Even though Kevin Mitnick hacked into and stole software from Sun Microsystems, Novell, and Motorola he never sold the code or profited from his hacking exploits. "My drivers for hacking were intellectual curiosity, pursuit of knowledge and seduction of adventure," he said at a book signing in New York City. "It was never about stealing money or writing malware." In-fact one of his most famous hacks, stealing the source code for the Motorola MicroTAC was motivated "because it looked like a Star Trek communicator. I wanted to understand how these phones worked, how the codes controlled the processor. I wasn't interested in selling the source code or doing anything with it.
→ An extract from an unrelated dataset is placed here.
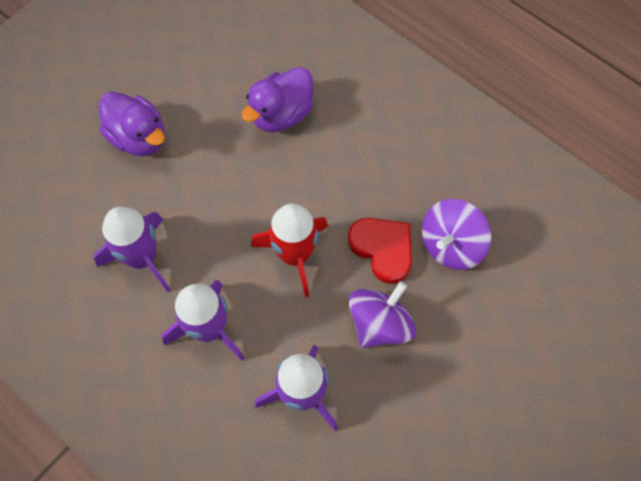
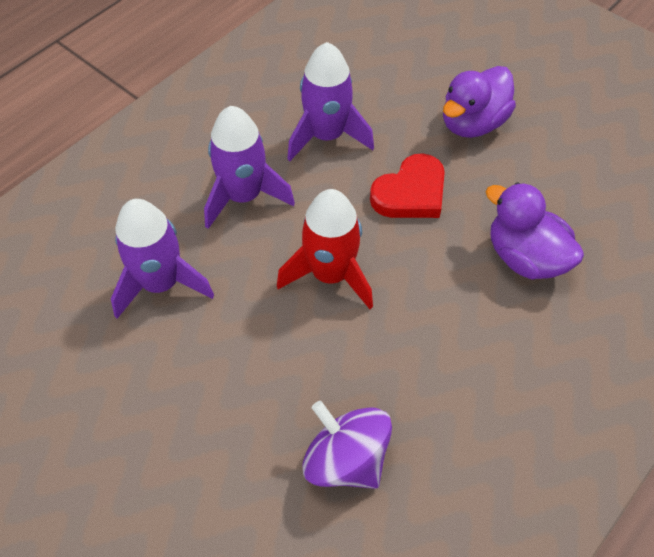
camera: 90 degrees right, 10 degrees down
red heart [348,218,412,284] -> red heart moved to [370,153,445,218]
purple spinning top [349,282,416,348] -> none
It was more about the challenge of getting it."  Kevin Mitinick's motivation for hacking was not for personal gain, but because he was curious about technology and he loved the excitement that hacking provided.
When Mitnick was asked if companies should hire former black hat hackers inorder to discourage criminals he noted that it was very important "to evaluate the person's skill set, their maturity, and what they did before as a hacker. Were they getting credit card numbers and buying merchandise on the Internet? Or were they hacking systems for their own intellectual curiosity? You can't just lump black hat hackers into one category." Further more he noted when he started hacking "there was no such thing as penetration testing and no school curriculum on security. You had to be self-taught."  When a field is new or developing there is often no forum for learning or exchanging ideas about the field. How does a professional go about gaining knowledge about the field? Often, as in the case of Mitnick and Galileo, one must go outside what is socially acceptable. However, simply saying this can give too much license. For a professional in a developing field, it is very important the reason why someone steps outside what is socially acceptable. Do they do it out of intellectual curiosity, a desire to know how cell-phones work, or with defined motive, stealing credit cards. If a professional in a developing field steps outside what is socially acceptable, they must only do it out of intellectual curiosity or in an attempt to share their ideas.
Cases of new professionals like Kevin Mitnick demonstrate the dynamic nature of professionalism and professional ethics. The inertia of professionalism and ethics attempts to squash endeavors and perspectives that do not align. Clearly these perspectives can change to accommodate new endeavors; it is the impetus provided by individuals like Mitnick that enable these changes.